The Brick Testament

“To the Lighthouse” by Virginia Woolfe having proven to be the shortest book I have yet to finish reading I have begun to read Robyn William’s “Unintelligent Design”. This highly respected Australian science journalist has taken on what he calls “Terrorism focused on public education.” So-called Intelligent Design.

I am about to become a believer in Intelligent Co-incidence as I also came across one of the funnier religious websites today. Reading Tayloropolis I spotted a posting about “The Brick Testament”.

The Brick Testament is a series of sometimes obscure tales from the Bible, told with Lego dioramas. Go look for yourself. This is almost as good as Missed Manners effort with the Battle of Helms Deep.   Certainly there is more to see!

tower of babel

This is one of the nine illustrations for the story of the Tower of Babel.  Of course, if you want something a little gorier, how about the beheading of Goliath by David?

goliath beheaded

Things haven’t changed much in 3000 years over there in the Biblical lands.

8 responses to “The Brick Testament

  1. D00d! d00d! I was all over that like, a year ago, with the lego Easter and shit. Holy crap, is nothing sacred?


  2. It’s not my fault! I wasn’t even in the blogoswamp last Easter. Unholy coprolites, everything is blasphemously bloggable!


  3. Well I had the Lego Three Kings up on Epiphany, though maybe you were away then. I came across The Brick Testament over at Dan’s Samovar (also wasn’t here last Easter). Great, innit?


  4. Haha … maybe when they get intelligent design into schools they can push to use this system to teach architecture.


  5. az, it is brilliant. Such single-minded dedication is rare in this modern world. At least, I think it is dedication. 🙂

    samaha, Isn’t it strange that the least intelligent thing about ID is its proponents. I would not trust a building constructed by an IDer!


  6. I just adore the lego diaramas. Makes me wonder what I wasted all my years doing with my son. Hd’d have been much more interested in lego if we’d set up massacres with it.


  7. The really cool thing about The Brick Testament, as Dan pointed out, is that it that although the images are clearly tongue-in-cheek funny the actual text is accurate and so it is quite a fun way to read The Bible.
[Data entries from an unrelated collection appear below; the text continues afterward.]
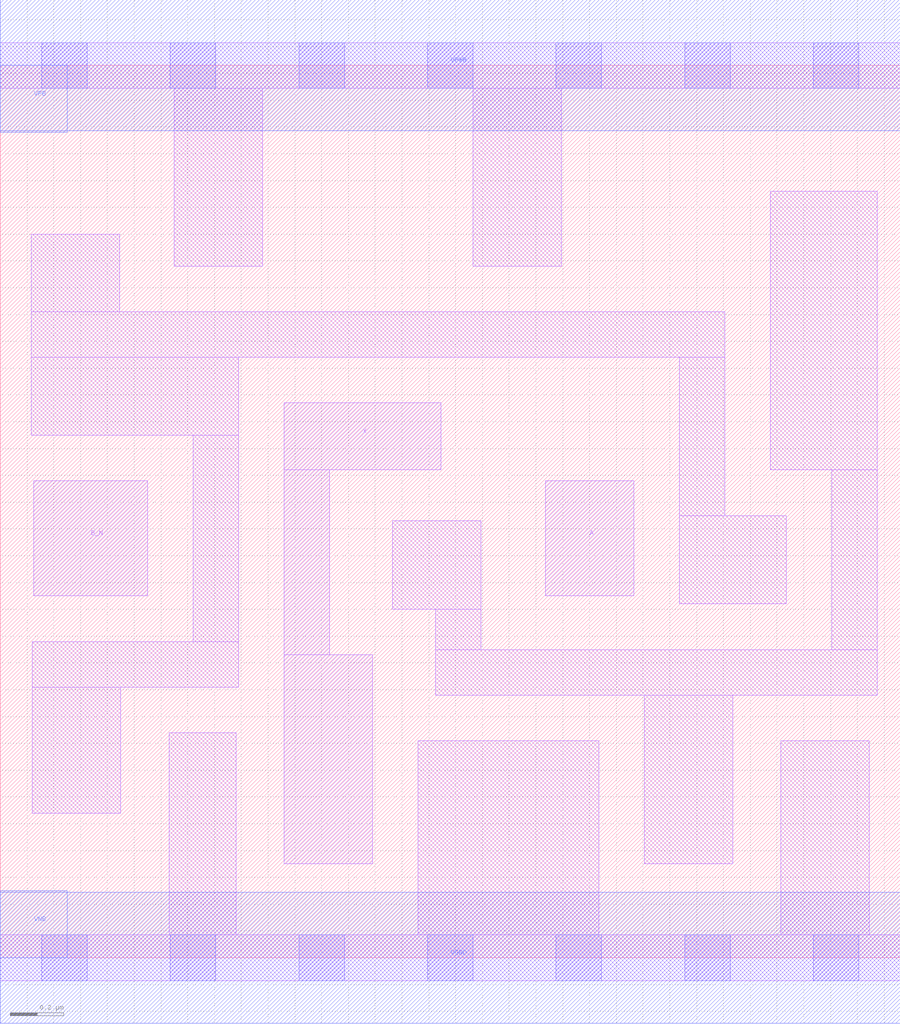
<source format=lef>
# Copyright 2020 The SkyWater PDK Authors
#
# Licensed under the Apache License, Version 2.0 (the "License");
# you may not use this file except in compliance with the License.
# You may obtain a copy of the License at
#
#     https://www.apache.org/licenses/LICENSE-2.0
#
# Unless required by applicable law or agreed to in writing, software
# distributed under the License is distributed on an "AS IS" BASIS,
# WITHOUT WARRANTIES OR CONDITIONS OF ANY KIND, either express or implied.
# See the License for the specific language governing permissions and
# limitations under the License.
#
# SPDX-License-Identifier: Apache-2.0

VERSION 5.5 ;
NAMESCASESENSITIVE ON ;
BUSBITCHARS "[]" ;
DIVIDERCHAR "/" ;
MACRO sky130_fd_sc_hs__or2b_2
  CLASS CORE ;
  SOURCE USER ;
  ORIGIN  0.000000  0.000000 ;
  SIZE  3.360000 BY  3.330000 ;
  SYMMETRY X Y ;
  SITE unit ;
  PIN A
    ANTENNAGATEAREA  0.246000 ;
    DIRECTION INPUT ;
    USE SIGNAL ;
    PORT
      LAYER li1 ;
        RECT 2.035000 1.350000 2.365000 1.780000 ;
    END
  END A
  PIN B_N
    ANTENNAGATEAREA  0.208000 ;
    DIRECTION INPUT ;
    USE SIGNAL ;
    PORT
      LAYER li1 ;
        RECT 0.125000 1.350000 0.550000 1.780000 ;
    END
  END B_N
  PIN X
    ANTENNADIFFAREA  0.787700 ;
    DIRECTION OUTPUT ;
    USE SIGNAL ;
    PORT
      LAYER li1 ;
        RECT 1.060000 0.350000 1.390000 1.130000 ;
        RECT 1.060000 1.130000 1.230000 1.820000 ;
        RECT 1.060000 1.820000 1.645000 2.070000 ;
    END
  END X
  PIN VGND
    DIRECTION INOUT ;
    USE GROUND ;
    PORT
      LAYER met1 ;
        RECT 0.000000 -0.245000 3.360000 0.245000 ;
    END
  END VGND
  PIN VNB
    DIRECTION INOUT ;
    USE GROUND ;
    PORT
    END
  END VNB
  PIN VPB
    DIRECTION INOUT ;
    USE POWER ;
    PORT
    END
  END VPB
  PIN VNB
    DIRECTION INOUT ;
    USE GROUND ;
    PORT
      LAYER met1 ;
        RECT 0.000000 0.000000 0.250000 0.250000 ;
    END
  END VNB
  PIN VPB
    DIRECTION INOUT ;
    USE POWER ;
    PORT
      LAYER met1 ;
        RECT 0.000000 3.080000 0.250000 3.330000 ;
    END
  END VPB
  PIN VPWR
    DIRECTION INOUT ;
    USE POWER ;
    PORT
      LAYER met1 ;
        RECT 0.000000 3.085000 3.360000 3.575000 ;
    END
  END VPWR
  OBS
    LAYER li1 ;
      RECT 0.000000 -0.085000 3.360000 0.085000 ;
      RECT 0.000000  3.245000 3.360000 3.415000 ;
      RECT 0.115000  1.950000 0.890000 2.240000 ;
      RECT 0.115000  2.240000 2.705000 2.410000 ;
      RECT 0.115000  2.410000 0.445000 2.700000 ;
      RECT 0.120000  0.540000 0.450000 1.010000 ;
      RECT 0.120000  1.010000 0.890000 1.180000 ;
      RECT 0.630000  0.085000 0.880000 0.840000 ;
      RECT 0.650000  2.580000 0.980000 3.245000 ;
      RECT 0.720000  1.180000 0.890000 1.950000 ;
      RECT 1.465000  1.300000 1.795000 1.630000 ;
      RECT 1.560000  0.085000 2.235000 0.810000 ;
      RECT 1.625000  0.980000 3.275000 1.150000 ;
      RECT 1.625000  1.150000 1.795000 1.300000 ;
      RECT 1.765000  2.580000 2.095000 3.245000 ;
      RECT 2.405000  0.350000 2.735000 0.980000 ;
      RECT 2.535000  1.320000 2.935000 1.650000 ;
      RECT 2.535000  1.650000 2.705000 2.240000 ;
      RECT 2.875000  1.820000 3.275000 2.860000 ;
      RECT 2.915000  0.085000 3.245000 0.810000 ;
      RECT 3.105000  1.150000 3.275000 1.820000 ;
    LAYER mcon ;
      RECT 0.155000 -0.085000 0.325000 0.085000 ;
      RECT 0.155000  3.245000 0.325000 3.415000 ;
      RECT 0.635000 -0.085000 0.805000 0.085000 ;
      RECT 0.635000  3.245000 0.805000 3.415000 ;
      RECT 1.115000 -0.085000 1.285000 0.085000 ;
      RECT 1.115000  3.245000 1.285000 3.415000 ;
      RECT 1.595000 -0.085000 1.765000 0.085000 ;
      RECT 1.595000  3.245000 1.765000 3.415000 ;
      RECT 2.075000 -0.085000 2.245000 0.085000 ;
      RECT 2.075000  3.245000 2.245000 3.415000 ;
      RECT 2.555000 -0.085000 2.725000 0.085000 ;
      RECT 2.555000  3.245000 2.725000 3.415000 ;
      RECT 3.035000 -0.085000 3.205000 0.085000 ;
      RECT 3.035000  3.245000 3.205000 3.415000 ;
  END
END sky130_fd_sc_hs__or2b_2
END LIBRARY

</source>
    In the interest of comparative religions and mythologies I’ve tried reading The Bible many times but never got very far before I fell asleep. The Lego version gives you the main points of the various books and makes reading it enjoyable. 🙂


  8. Litlove, a long long time ago, in a galaxy far – – oops, wrong intro. Back when I was young, in the cretinous age, there was a product called “Bilda-bricks”. This was the British pre-cursor to Lego. I made little tanks and field cannons and warships, then blew them up with my explosive hands! It was a lot of fun for a six year old. Shortly afterwards I discovered the world of books and I put such childish things behind me. I read of wars and mayhem instead.

    az, seeing some of the biblical stories in that form, to me, raises further questions about the worthiness of yahwah to be considered a subject of worship. His vindictiveness and self-centeredness seem to mimic the worst of mankind’s traits.